Legislation being considered in the US could require a report to be submitted to Congress about the availability of offshore wind vessels and could be used as the basis of policy-making.
The report is to assess the need for vessels “to install, operate, and maintain emerging offshore energy infrastructure, including offshore wind energy.”
A partner at law firm Winston & Strawn LLP, Charlie Papavizas, told OWJ the report must include an inventory of currently available vessels that have the potential “to install, operate, and maintain such emerging offshore energy infrastructure,” to project the need for additional vessels over the next 10 years, and to make “policy recommendations to ensure the vessel capacity to support such emerging offshore energy.”

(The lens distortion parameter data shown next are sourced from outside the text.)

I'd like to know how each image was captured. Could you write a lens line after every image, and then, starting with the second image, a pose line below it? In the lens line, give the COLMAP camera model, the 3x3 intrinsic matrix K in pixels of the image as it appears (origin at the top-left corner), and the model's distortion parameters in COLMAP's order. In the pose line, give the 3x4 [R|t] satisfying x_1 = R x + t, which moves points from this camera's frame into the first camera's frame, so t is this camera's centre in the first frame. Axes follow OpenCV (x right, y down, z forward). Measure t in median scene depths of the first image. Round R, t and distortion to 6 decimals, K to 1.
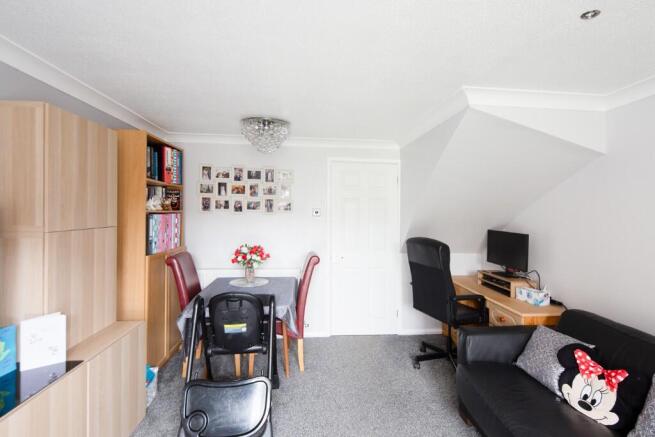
lens RADIAL K [[312.5, 0, 339.3], [0, 312.5, 206.3], [0, 0, 1]] dist [0.005193, 0.000093]
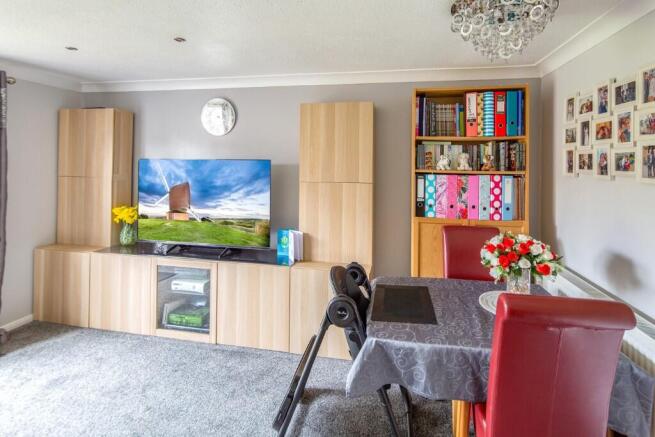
lens RADIAL K [[312.5, 0, 339.3], [0, 312.5, 206.3], [0, 0, 1]] dist [0.005193, 0.000093]
pose [[-0.297863, 0.112782, -0.947923, 0.294801], [0.004028, 0.993136, 0.116896, 0.006549], [0.954600, 0.031000, -0.296272, 0.752942]]
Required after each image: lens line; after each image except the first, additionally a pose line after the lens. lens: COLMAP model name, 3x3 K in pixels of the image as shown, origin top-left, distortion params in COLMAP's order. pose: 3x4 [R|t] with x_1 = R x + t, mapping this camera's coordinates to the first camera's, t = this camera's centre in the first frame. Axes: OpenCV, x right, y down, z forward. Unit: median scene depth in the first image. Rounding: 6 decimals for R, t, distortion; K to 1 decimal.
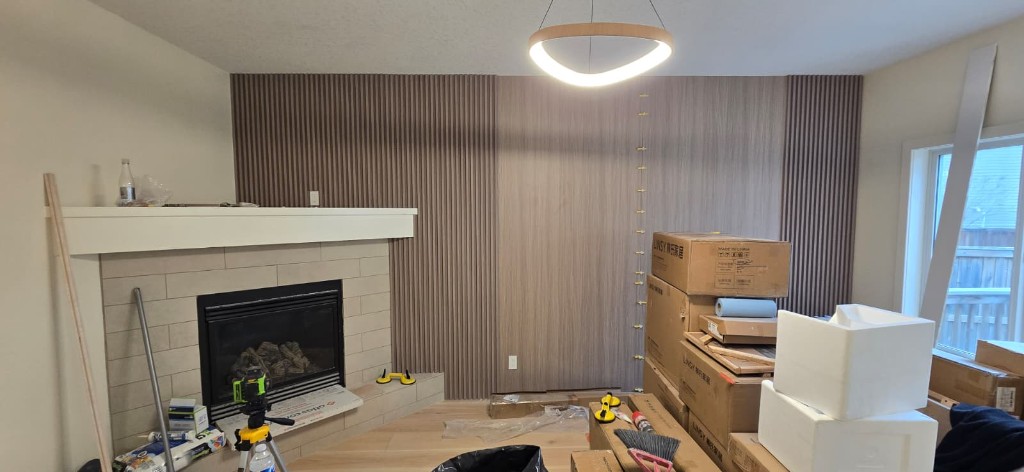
lens RADIAL K [[418.9, 0, 509.5], [0, 418.9, 240.9], [0, 0, 1]] dist [0.000700, 0.000111]
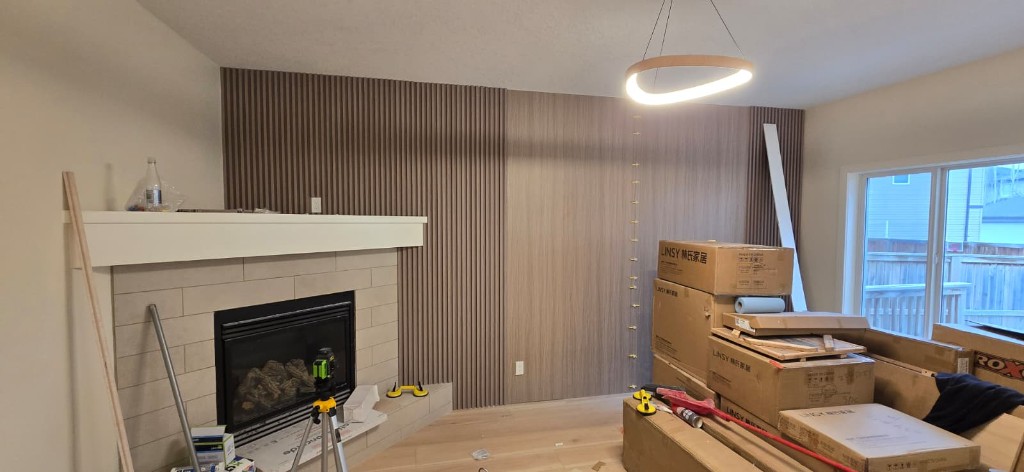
lens RADIAL K [[419.2, 0, 502.0], [0, 419.2, 240.6], [0, 0, 1]] dist [-0.001515, -0.000085]
pose [[0.980752, -0.000933, 0.195257, -0.274873], [0.005480, 0.999726, -0.022748, 0.002468], [-0.195182, 0.023380, 0.980488, -0.004217]]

As Mr Papavizas noted, although the US has been a world leader in offshore oil and gas development, offshore renewable development has largely occurred elsewhere. However, the US is poised for substantial growth in offshore wind with 13 existing commercial leases off the US east coast from Massachusetts to North Carolina in various stages of permitting and more leases to be offered in the coming months.
Major international renewable energy development companies are among the leaseholders, and European companies with significant experience in construcing and operating offshore windfarms are entering the US market.
As previously highlighted by OWJ, which vessels will be utilised for constructing and maintaining US offshore windfarms is affected by the application of the Jones Act, a law and related laws that restrict US domestic maritime commerce to qualified US registered (that is, US-flag) vessels.
“Although much is known from oil and gas administrative precedents and two offshore wind administrative precedents regarding the application of the Jones Act, many issues remain,” Mr Papavizas said. “Presumably, the Secretary of Transportation will address some of these issues in order to assess current and future vessel needs.”
On 15 May 2019, the US Senate Committee on Commerce, Science, and Transportation included the offshore wind-related amendment in the pending Maritime Administration Authorization and Enhancement Act which the Committee reported favourably for Senate consideration.
The amendment was offered by Senator Edward Markey of Massachusetts and accepted by the Commerce Committee in a mark-up of the MARAD authorisation bill without debate.
The amendment, if it becomes law, will require the Secretary of Transportation, in consultation with the Secretary of Interior and the Secretary of Energy, to submit a report to Congress within six months of enactment on vessel availability and needs.
The MARAD authorisation bill has historically been included in the Department of Defense authorisation bill which usually becomes law prior to the beginning of the new fiscal year on 1 October.